__SOURCE DATA__
══════

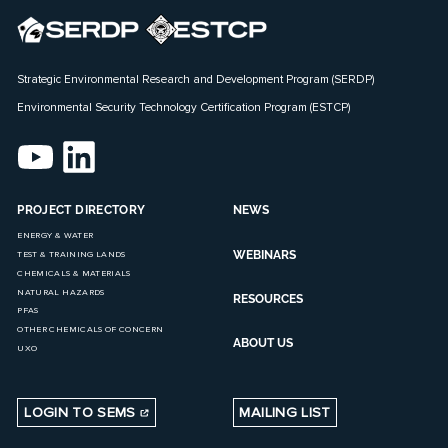
Strategic Environmental Research and Development Program (SERDP)
Environmental Security Technology Certification Program (ESTCP)
PROJECT DIRECTORY
NEWS
ENERGY & WATER
WEBINARS
TEST & TRAINING LANDS
CHEMICALS & MATERIALS
NATURAL HAZARDS
RESOURCES
PFAS
OTHER CHEMICALS OF CONCERN
ABOUT US
UXO
LOGIN TO SEMS
MAILING LIST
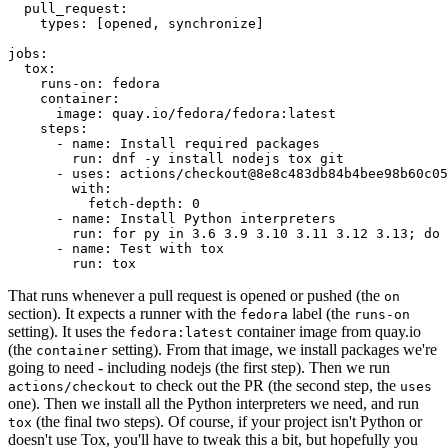
pull_request
:
types
:
[
opened
,
synchronize
]
jobs
:
tox
:
runs-on
:
fedora
container
:
image
:
quay.io/fedora/fedora:latest
steps
:
-
name
:
Install required packages
run
:
dnf -y install nodejs tox git
-
uses
:
actions/checkout@8e8c483db84b4bee98b60c05
with
:
fetch-depth
:
0
-
name
:
Install Python interpreters
run
:
for py in 3.6 3.9 3.10 3.11 3.12 3.13; do 
-
name
:
Test with tox
run
:
tox
That runs whenever a pull request is opened or pushed (the
on
section). It expects a runner with the
label (the
fedora
runs-on
setting). It uses the
container image from quay.io
fedora:latest
(the
setting). From that image, we install packages we're
container
going to need - including nodejs (the first step). Then we run
to check out the PR (the second step, the
actions/checkout
uses
one). Then we install all the Python interpreters we need, and run
(the final two steps). Of course, if your project isn't Python or
tox
doesn't use Tox, you'll have to tweak this a bit, but hopefully you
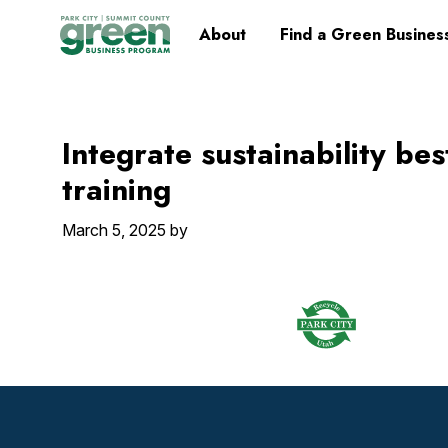
Skip
Skip
Skip
Skip
Home
About
Find a Green Busines
to
to
to
to
primary
main
primary
footer
navigation
content
sidebar
Integrate sustainability be
training
March 5, 2025
by
Footer
Widget
Header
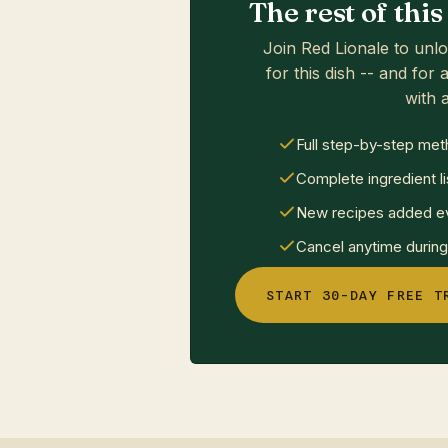
The rest of thi
Join Red Lionale to unlo
for this dish -- and for a
with a
Full step-by-step met
Complete ingredient li
New recipes added ev
Cancel anytime during 
START 30-DAY FREE T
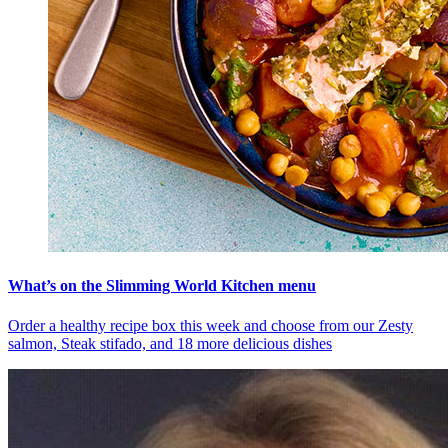
What’s on the Slimming World Kitchen menu
Order a healthy recipe box this week and choose from our Zesty
salmon, Steak stifado, and 18 more delicious dishes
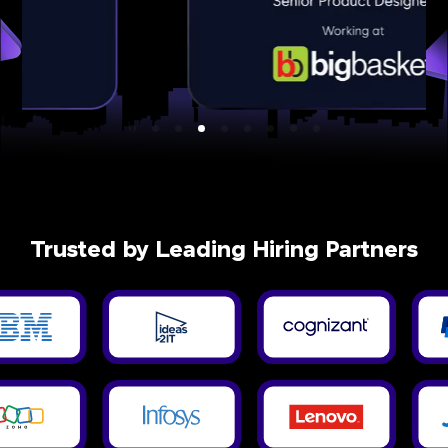
Trusted by Leading Hiring Partners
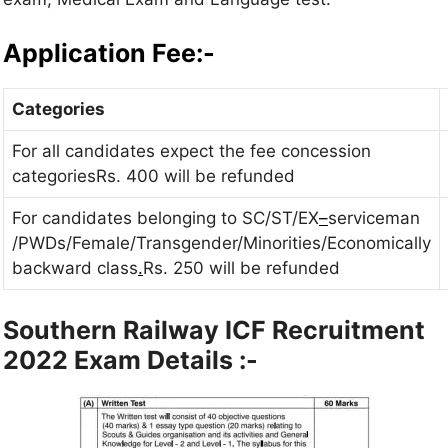
Application Fee:-
Categories
For all candidates expect the fee concession
categoriesRs. 400 will be refunded
For candidates belonging to SC/ST/EX
–
serviceman
/PWDs/Female/Transgender/Minorities/Economically
backward class
.
Rs. 250 will be refunded
Southern Railway ICF Recruitment
2022 Exam Details :-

══════

__TASK DETAILS__
Identify every line in the items above that contains the string "checkout", matching case exactly.

__TASK ANSWER__
actions/checkout@8e8c483db84b4bee98b60c05
actions/checkout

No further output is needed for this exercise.